The New York Jets have a lot to fix this offseason. They need to fix the offensive line, find themselves a tight end, and get faster on the defensive side of the ball. And there is the trauma known as quarterback, in case we had forgotten. That’s just a quick overview, but Jets fans know that they are long way away from being serious contenders. They also know that the faces on the roster are going to change. Key names will change.
Free agency will be used to cure some of the problems but not all. If a team is looking to be a consistent success, they cannot rely solely upon free agency. They also must pay a good mind to the annual war for college players known as the NFL draft. That is how they are going to truly get better and stay better.
So where do the Jets start? They have the sixth pick in the draft and have a lot of different ways they can go. Do they look at a quarterback? Maybe another edge rusher? What about a tight end?
One position they could look at is cornerback. Darrelle Revis is no longer an island on to himself. “Revis Island” allows tourists on a regular basis. How often? Enough for him to allow a passer rating of over 100 to opposing quarterbacks throwing his way. It is certain fair to say that it is time to start looking for his replacement.
With that, we take a first look at cornerback Marshon Lattimore from Ohio State.

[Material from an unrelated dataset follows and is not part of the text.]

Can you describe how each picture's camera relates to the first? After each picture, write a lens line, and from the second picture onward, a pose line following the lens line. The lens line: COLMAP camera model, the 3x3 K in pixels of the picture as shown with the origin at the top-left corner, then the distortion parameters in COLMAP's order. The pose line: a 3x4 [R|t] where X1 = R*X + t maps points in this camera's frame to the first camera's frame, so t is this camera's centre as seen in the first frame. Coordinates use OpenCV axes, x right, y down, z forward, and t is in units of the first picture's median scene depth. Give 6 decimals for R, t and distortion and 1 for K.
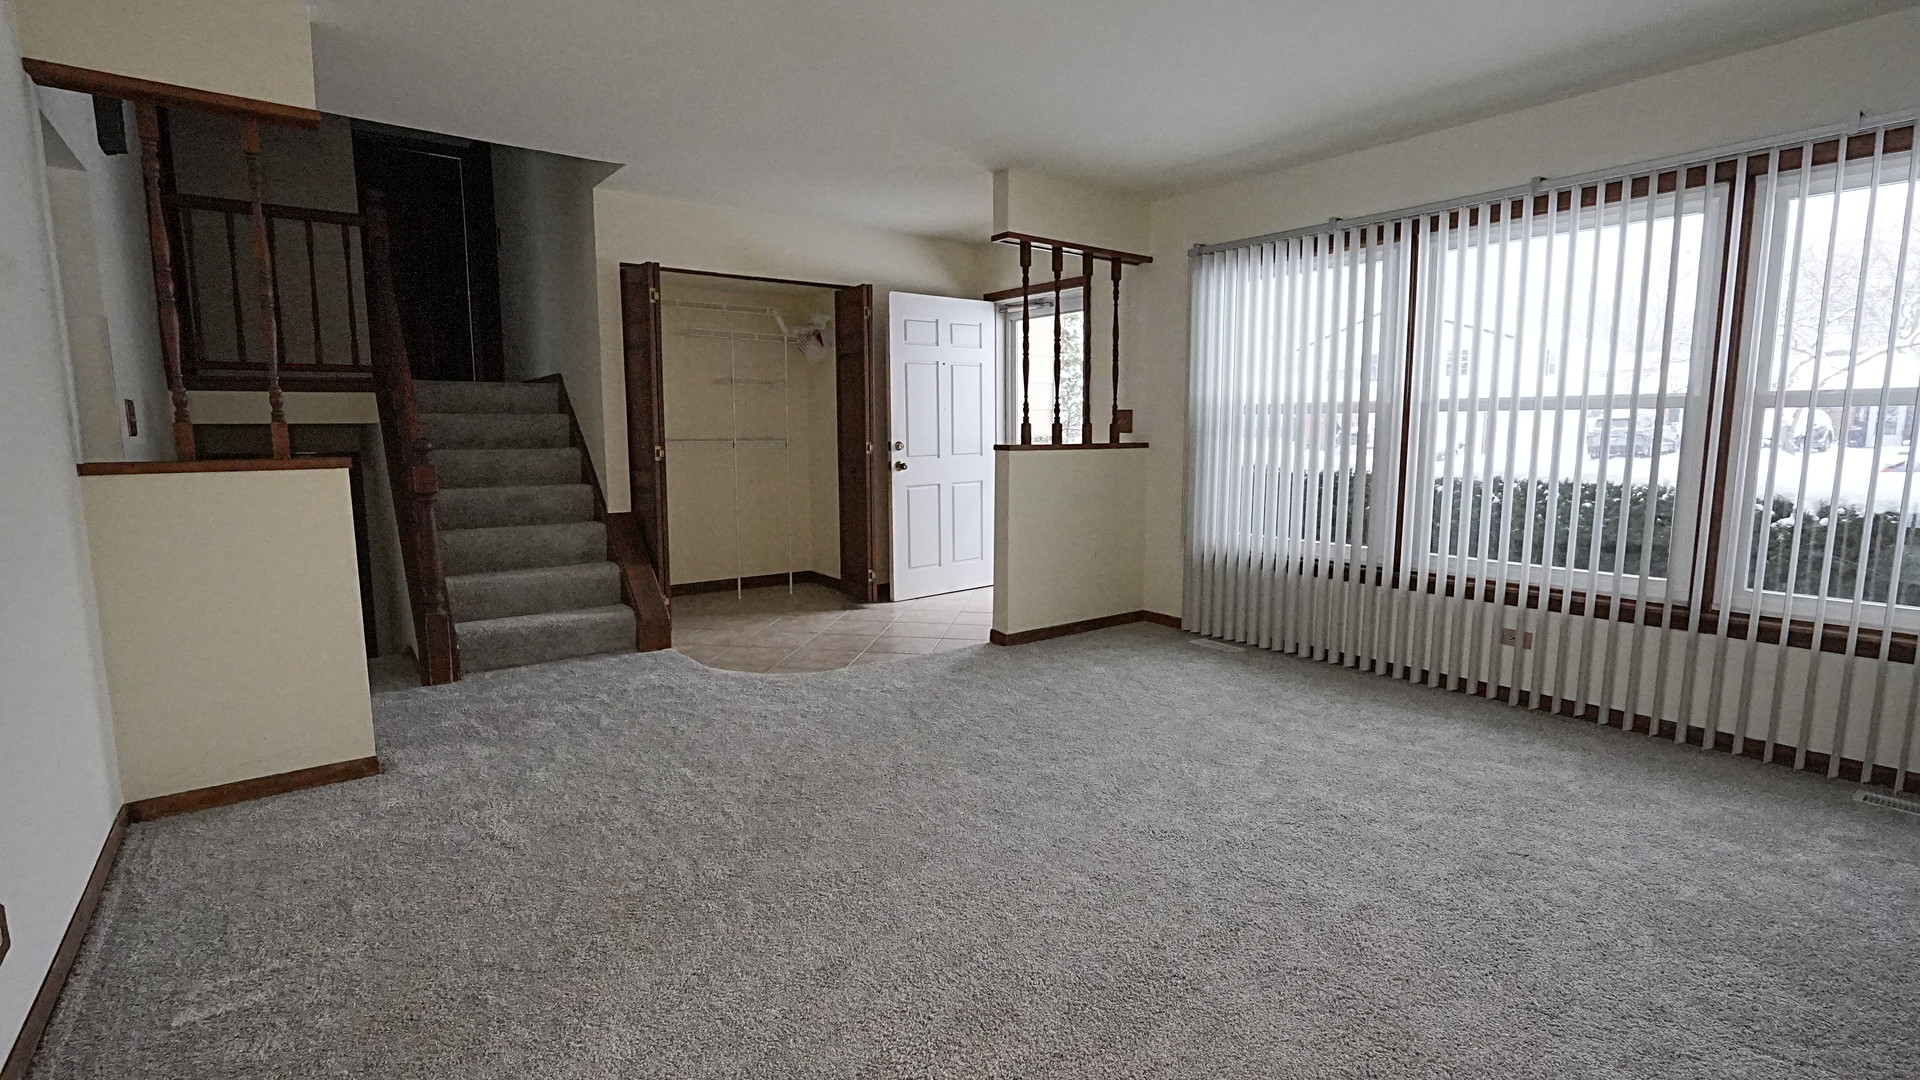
lens RADIAL K [[881.5, 0, 960.4], [0, 881.5, 532.3], [0, 0, 1]] dist [-0.002658, 0.000117]
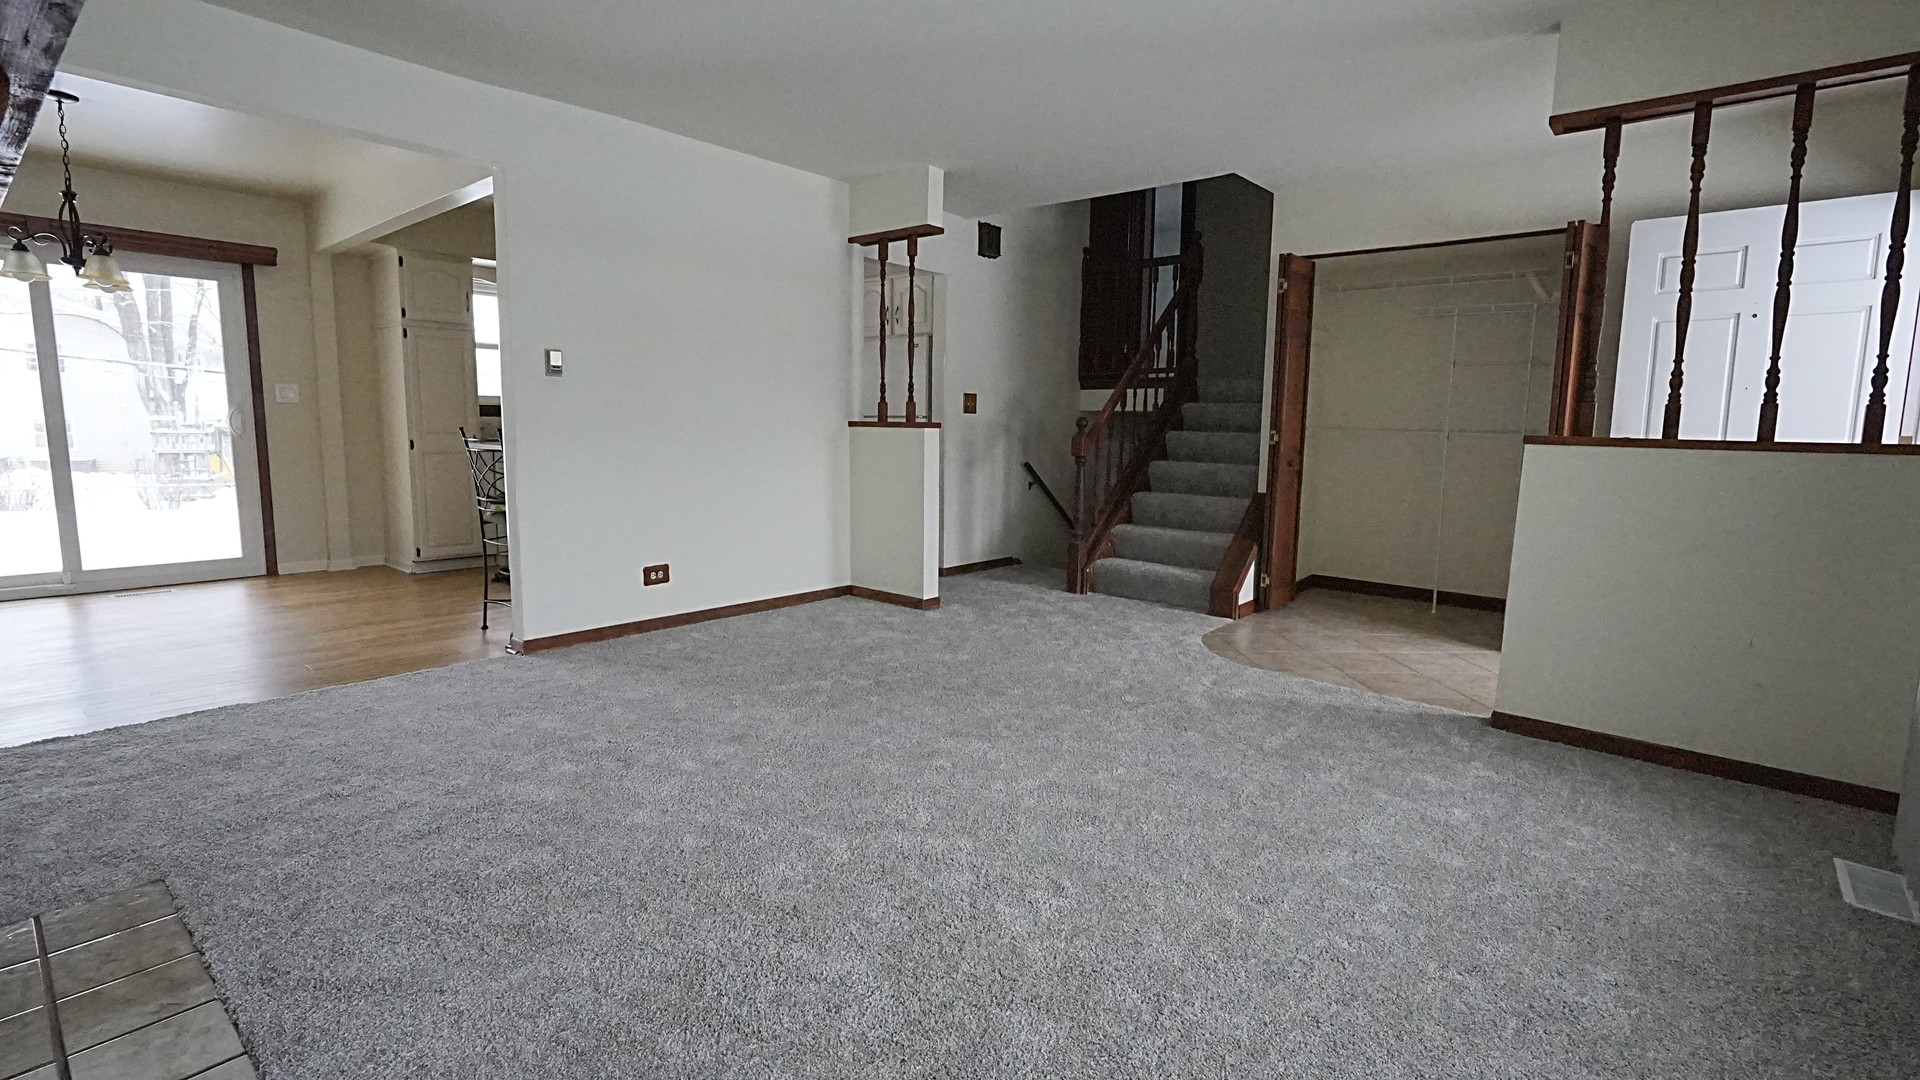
lens RADIAL K [[881.5, 0, 960.4], [0, 881.5, 532.3], [0, 0, 1]] dist [-0.002658, 0.000117]
pose [[0.258180, 0.132796, -0.956927, 1.150920], [-0.120202, 0.987227, 0.104570, -0.088022], [0.958590, 0.088026, 0.270844, 0.792833]]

Clearly there is not a lot of game experience there, with only 16 games to his credit while in school. He was red-shirted in 2014, suffered injuries in 2015 and was finally back to health last year. He made his one year count, being named All-Big Ten. One could still make the argument that another year of college would help.

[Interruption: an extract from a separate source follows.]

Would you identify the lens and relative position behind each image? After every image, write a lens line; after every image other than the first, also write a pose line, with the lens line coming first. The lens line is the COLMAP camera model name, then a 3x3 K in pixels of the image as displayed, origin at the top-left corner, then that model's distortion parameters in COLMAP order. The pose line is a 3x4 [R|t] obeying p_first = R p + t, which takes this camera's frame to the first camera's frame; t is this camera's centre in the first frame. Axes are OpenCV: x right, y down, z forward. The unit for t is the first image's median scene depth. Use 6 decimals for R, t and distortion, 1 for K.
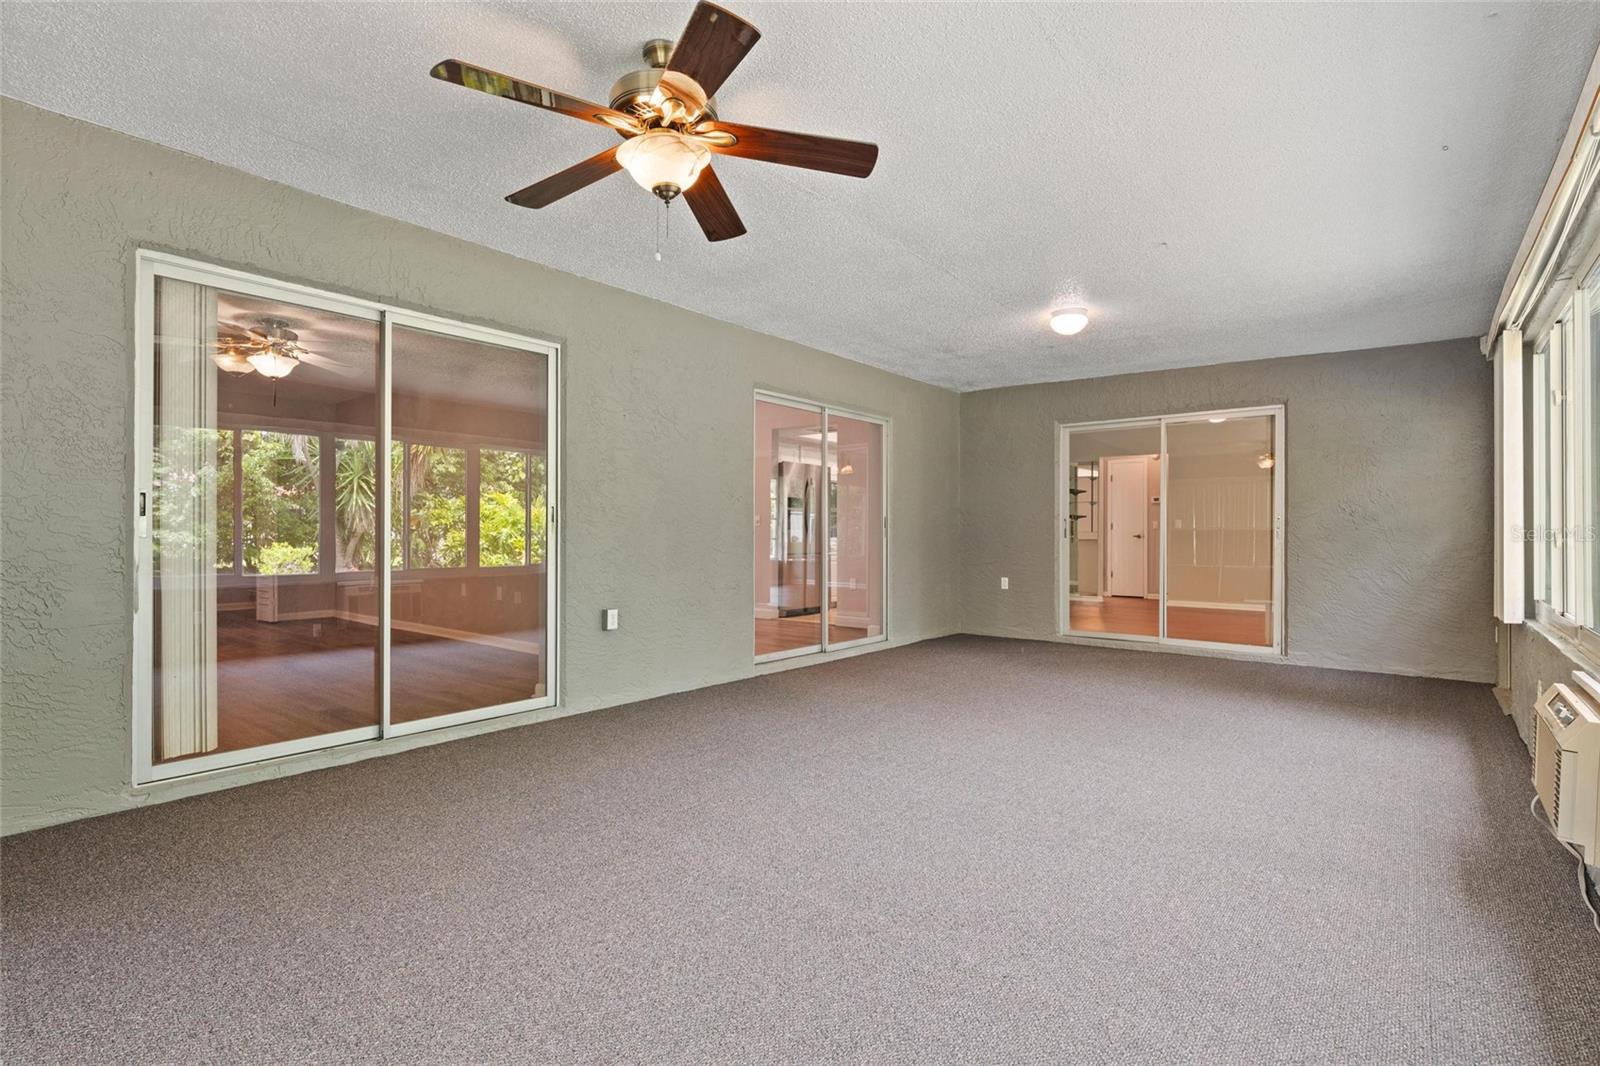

STRENGTHS Uber-athlete. Parks under receiver’s chin at line of scrimmage. Uses disruptive inside hand to slow the release and can punch out of his pedal. Patient from his press, utilizing well-timed opening to match the receiver. Plays with explosive hip flip that jump-starts him into top speed when forced to turn and run. Has balance and footwork to remain in phase with target throughout the route.
WEAKNESSES Only one year of starting experience. Wasn’t tested by high-end receiving talent very often. Will be much tougher to consistently slow NFL receivers with jam and might have to learn to play some off coverage.

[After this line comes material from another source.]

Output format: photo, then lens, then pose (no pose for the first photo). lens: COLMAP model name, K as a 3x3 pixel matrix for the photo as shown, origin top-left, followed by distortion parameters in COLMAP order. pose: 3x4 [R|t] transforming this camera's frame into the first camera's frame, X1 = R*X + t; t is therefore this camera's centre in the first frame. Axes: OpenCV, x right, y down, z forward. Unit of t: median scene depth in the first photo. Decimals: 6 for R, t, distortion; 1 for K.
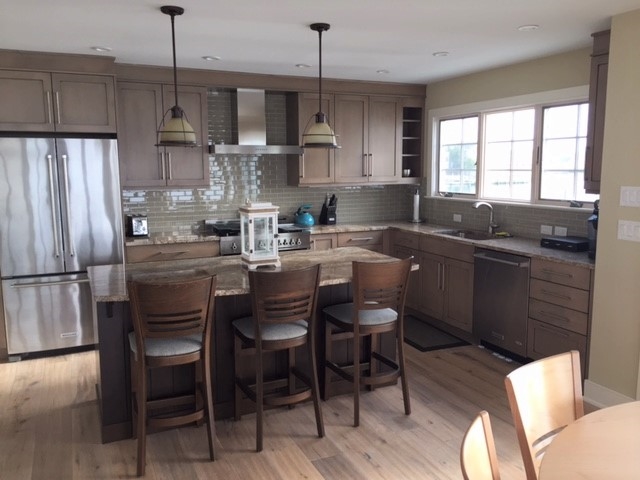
lens RADIAL K [[546.7, 0, 320.3], [0, 546.7, 241.3], [0, 0, 1]] dist [0.034427, -0.045315]
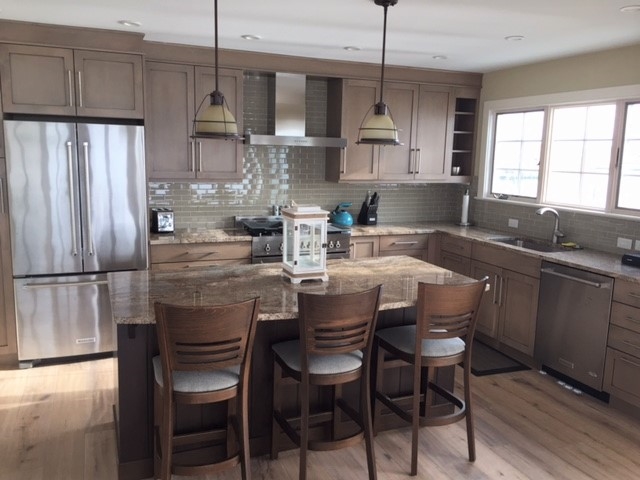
lens RADIAL K [[546.7, 0, 317.1], [0, 546.7, 239.6], [0, 0, 1]] dist [0.034427, -0.045315]
pose [[0.998671, 0.036147, -0.036733, -0.048408], [-0.035444, 0.999179, 0.019634, -0.028219], [0.037413, -0.018306, 0.999132, 0.111975]]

The best test is our eyes, so as Warner Wolf used to say, let’s go to the video tape of his performance early in the season against Oklahoma and then in the Fiesta Bowl vs eventual National Champion Clemson, via Draft Breakdown:
Lattimore is fast. He will put up an impressive number in the 40-yard dash. On the interception during the Oklahoma game—the one deep down the sidelines—he simply outran his opponent. He didn’t really use his hands to gain in advantage, he simply ran the ball down, leaving the receiver in his wake. He is a strong tackler when he gets there, and has a nose for the football. His footwork seems solid, though I would like to see more of a back pedal. He seems to turn and run as an instinct rather than backpedaling.
A couple of things bothered me at first glance. The first was his inconsistent use of his hands. On some plays, he would get his hands in there and bother the receiver in front of him. Other times, he would simply run with him. In college, he can run with these guys and make plays on the ball based on pure speed. In the pros, he will have to get physical.
Lattimore also seems to have a tough time getting off of his blocks in the run game. To become an all-around cornerback, you have to be able to release from your opponent and stick your nose in there. Lattimore has to get better at that skill.
This would be a position to consider at No. 6. If, after watching him work out at the NFL Combine and his pro day, the Jets believe they can groom him to the cornerback they need, there is enough on tape to justify the pick.